La ténacité la plus élevée pour des nanocomposites NTC-Al2O3 est de 6,8 MPa.m1/2. I. Ahmad et al.

[51, 52] associent cette augmentation de quasiment 100% à un renforcement des joints de grains du nanocomposite. Celui-ci est justifié par la mise en évidence par MEB et MET de NTC reliant plusieurs grains entre eux et par un mode de rupture intragranulaire alors que celui de l’alumine de référence est

majoritairement intergranulaire. La création d’une couche intermédiaire de Al2OC entre les NTC et l’alumine

a pu également limiter le déchaussement des NTC et ainsi augmenter la ténacité du nanocomposite. Il est aussi possible que la diminution de la taille de grains par un facteur de presque trois joue un rôle. Le nanocomposite

de ténacité 6,8 MPa.m1/2 élaboré par K. Ahmad et al. [17] contient non seulement 7% vol. de MNTC mais

également 0,1% vol. de SiC. La contribution des NTC est cependant avérée puisque le nanocomposite

SiC-Al2O3 de référence a une ténacité de 4,0 MPa.m1/2. Il est possible qu’un effet de synergie entre les deux

éléments renforçants conduise à cette valeur élevée de ténacité.

La ténacité de 5,9 MPa.m1/2 déterminée par Yamamoto et al. [42] avec un nanocomposite à seulement

0,9% vol. de MNTC est également intéressante car elle est associée à une contrainte à la rupture de 690 MPa. Ces valeurs élevées sont attribuables à un accrochage mécanique de la céramique aux MNTC grâce à la

42

technique d’élaboration choisie (fonctionnalisation des MNTC, mélange colloïdal des NTC et d’un précurseur d’alumine, frittage SPS).
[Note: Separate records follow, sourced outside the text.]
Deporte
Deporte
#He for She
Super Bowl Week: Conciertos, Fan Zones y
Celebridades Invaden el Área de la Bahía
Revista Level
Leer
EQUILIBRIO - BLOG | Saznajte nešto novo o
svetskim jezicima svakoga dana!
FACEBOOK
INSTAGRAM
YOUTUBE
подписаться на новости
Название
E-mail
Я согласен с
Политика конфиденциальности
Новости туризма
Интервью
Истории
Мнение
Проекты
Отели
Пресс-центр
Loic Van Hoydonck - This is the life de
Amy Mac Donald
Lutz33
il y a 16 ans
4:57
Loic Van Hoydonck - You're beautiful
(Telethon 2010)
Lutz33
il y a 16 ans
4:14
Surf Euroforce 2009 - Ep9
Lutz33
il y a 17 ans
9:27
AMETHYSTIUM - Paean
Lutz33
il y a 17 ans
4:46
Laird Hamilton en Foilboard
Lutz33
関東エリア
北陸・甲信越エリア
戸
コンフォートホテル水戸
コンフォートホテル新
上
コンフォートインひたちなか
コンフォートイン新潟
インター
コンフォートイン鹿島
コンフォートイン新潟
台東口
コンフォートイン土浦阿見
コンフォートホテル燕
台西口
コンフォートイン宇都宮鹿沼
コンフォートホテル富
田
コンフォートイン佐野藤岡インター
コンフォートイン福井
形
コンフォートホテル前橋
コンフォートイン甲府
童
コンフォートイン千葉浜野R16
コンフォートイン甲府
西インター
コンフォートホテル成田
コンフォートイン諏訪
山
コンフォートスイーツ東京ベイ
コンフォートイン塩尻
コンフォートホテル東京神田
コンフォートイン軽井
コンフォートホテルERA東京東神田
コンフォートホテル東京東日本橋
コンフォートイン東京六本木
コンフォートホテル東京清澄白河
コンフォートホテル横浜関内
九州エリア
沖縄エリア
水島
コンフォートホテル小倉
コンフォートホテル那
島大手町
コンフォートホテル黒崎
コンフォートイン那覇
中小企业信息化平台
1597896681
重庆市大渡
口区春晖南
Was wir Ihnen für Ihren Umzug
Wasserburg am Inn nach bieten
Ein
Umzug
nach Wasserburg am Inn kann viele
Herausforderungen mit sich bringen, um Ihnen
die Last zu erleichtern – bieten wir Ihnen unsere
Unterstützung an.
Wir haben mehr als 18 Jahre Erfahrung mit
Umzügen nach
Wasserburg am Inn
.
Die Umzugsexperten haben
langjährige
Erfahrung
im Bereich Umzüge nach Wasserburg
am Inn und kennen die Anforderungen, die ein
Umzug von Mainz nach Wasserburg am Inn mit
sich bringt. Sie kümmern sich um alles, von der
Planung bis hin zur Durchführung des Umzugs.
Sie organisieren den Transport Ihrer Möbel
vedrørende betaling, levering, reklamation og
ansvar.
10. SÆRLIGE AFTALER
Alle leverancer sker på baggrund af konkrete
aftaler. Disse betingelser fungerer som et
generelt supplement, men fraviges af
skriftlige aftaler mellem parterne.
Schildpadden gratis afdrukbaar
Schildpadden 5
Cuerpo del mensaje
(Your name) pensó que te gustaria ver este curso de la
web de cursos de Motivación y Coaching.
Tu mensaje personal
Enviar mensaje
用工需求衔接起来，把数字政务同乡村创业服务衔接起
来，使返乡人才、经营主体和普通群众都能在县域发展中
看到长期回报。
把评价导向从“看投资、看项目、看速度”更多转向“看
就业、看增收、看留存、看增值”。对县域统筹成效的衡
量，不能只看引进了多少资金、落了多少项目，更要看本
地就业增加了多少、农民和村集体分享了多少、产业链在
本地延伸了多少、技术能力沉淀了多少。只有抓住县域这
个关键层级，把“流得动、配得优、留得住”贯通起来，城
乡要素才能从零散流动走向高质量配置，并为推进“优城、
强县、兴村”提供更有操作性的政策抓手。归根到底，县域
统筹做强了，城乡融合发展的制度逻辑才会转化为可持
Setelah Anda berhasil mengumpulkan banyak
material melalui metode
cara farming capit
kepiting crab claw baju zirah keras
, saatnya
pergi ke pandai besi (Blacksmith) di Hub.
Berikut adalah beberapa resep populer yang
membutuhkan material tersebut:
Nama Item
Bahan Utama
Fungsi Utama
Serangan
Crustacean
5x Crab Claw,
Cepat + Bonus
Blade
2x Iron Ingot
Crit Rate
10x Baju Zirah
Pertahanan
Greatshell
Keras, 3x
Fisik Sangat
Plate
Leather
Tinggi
Il est important de noter que l’ajout des NTC défavorise généralement la croissance des grains d’alumine au cours du frittage. Il en résulte une microstructure plus fine des nanocomposites, ce qui est également susceptible de modifier la ténacité de la matrice alumine. Cet effet indirect des NTC est donc difficile à discriminer de leur contribution directe aux mécanismes de renforcement. Les différents mécanismes rapportés dans la littérature, et observés à l’échelle microscopique, sont la déviation de fissures, le pontage de fissures et le déchaussement des NTC. Cependant, leur observation n’est pas toujours corrélée à un accroissement de ténacité. Récemment, Yamamoto et al. [114] ont montré que si la capacité de charge des MNTC n’était pas assez importante par rapport à la contrainte de cisaillement interfaciale, un déchaussement (suivi d’une rupture) des tubes concentriques du MNTC les uns par rapport aux autres est observé (mode « sword-in sheath ») plutôt qu’un déchaussement de l’ensemble du MNTC. Les contraintes de cisaillement

inter-tubes étant plus faibles que celles de l’interface MNTC-Al2O3, peu d’énergie est dissipée par ce type de

déchaussement et, à l’échelle macroscopique, les propriétés mécaniques ne sont finalement que faiblement augmentées. Cependant, Estili et al. [92, 115] ont montré que la capacité de charge et la résistance au cisaillement inter-parois des NTC pouvait être augmentées si les NTC sont incrustés et contraints par la matrice alumine. En effet, la différence de coefficient de dilatation thermique au cours du refroidissement du cycle de frittage induit des déformations élastiques en compression des NTC. Celles-ci créent des irrégularités dans les parois, augmentant ainsi la résistance au cisaillement inter-parois et permettant la dissipation de charge parmi les parois internes d’un NTC. La capacité de charge en traction de chaque NTC est ainsi améliorée. Cependant, malgré des résultats expérimentaux montrant de réelles augmentations de la capacité de charge et de la résistance inter-parois des NTC à l’échelle microscopique, les propriétés mécaniques des

nanocomposites MNTC-Al2O3 de ce groupe d’auteurs ne montrent quasiment pas d’augmentation de la

ténacité et de la charge à la rupture par rapport à leur alumine de référence [93].